# Swift v Autotrail



## brianamelia (Mar 17, 2008)

Hi 

Does anybody have any experience of the swift kontiki 649 over the Auto trail Arapaho quality etc etc 
Thanks very much
Bri


----------



## RichardnGill (Aug 31, 2006)

We looked at an A/T chieftain before we bought our van as they are more or less the same layout.

IMHO some things are better about the A/T and some about the Swift. I would give both a good look over and make a list of + & - points of both.

We have now had our van for 2, 1/2 years and yes its had a few problems, nothing too serious though and ours get a good bit of use and normally away from campsites so every things gets used. I would certainly buy another.
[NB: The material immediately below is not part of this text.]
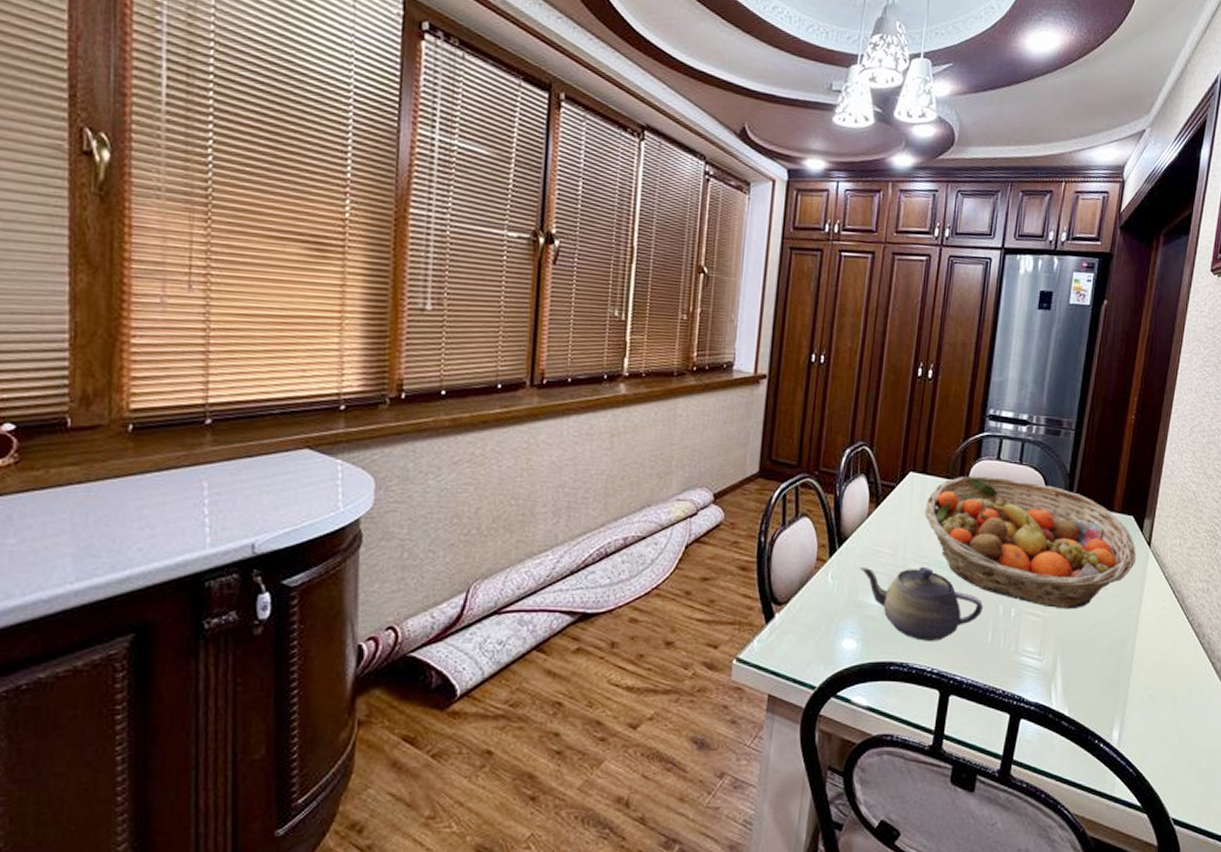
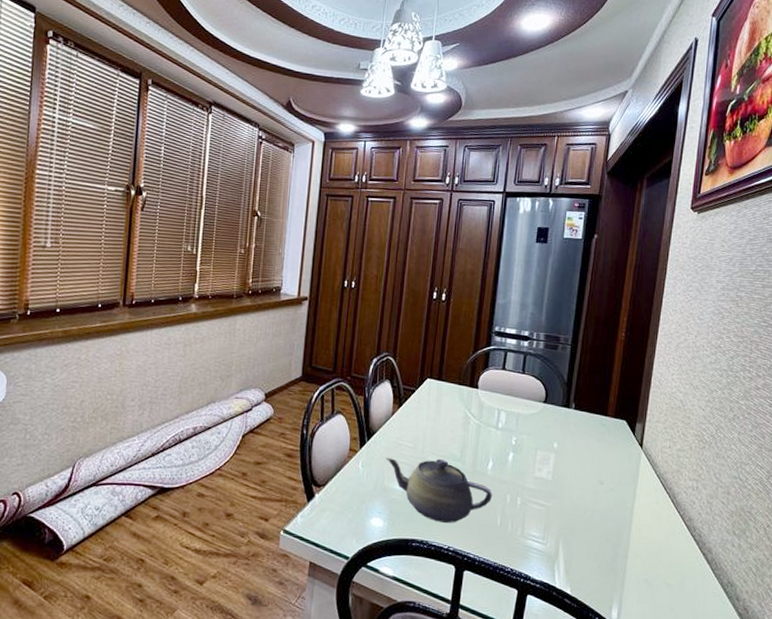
fruit basket: present [924,476,1136,610] -> none [440,383,629,501]

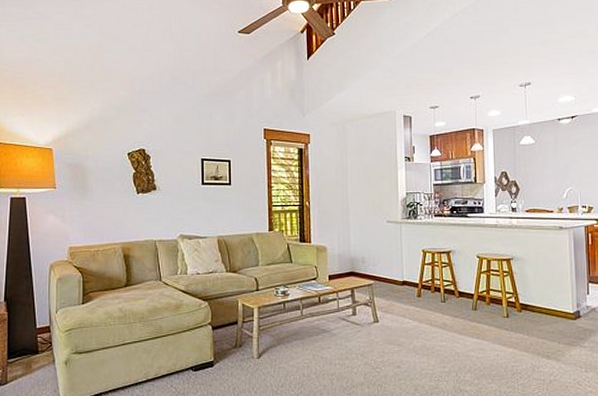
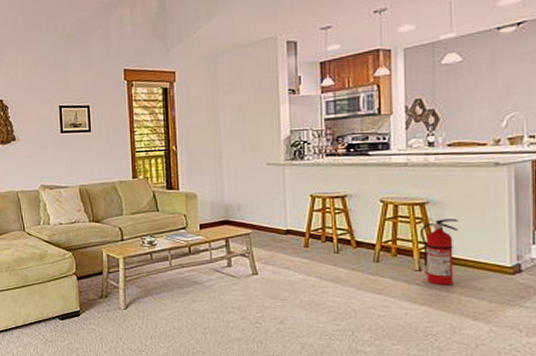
fire extinguisher: none [507,273,535,330] -> present [419,219,458,286]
Another thing to watch out for is make sure you compare the base vehicle spec as well and dont forget the new euro 5 Fiats soon will be available.

Good luck in your search.


Richard...


----------



## Rapide561 (Oct 1, 2005)

*Swift*

Hi

The 649 is very similar to the Arapaho - tag axle, U lounge at the back etc.

I did not like the 649's small fridge.

Other than that, not a lot between them.

I am looking at a Chieftain v a 679 garage model - I think I will be another 679.

Russell


----------



## brianamelia (Mar 17, 2008)

*reply*

Thanks Richard and Russell
Bri


----------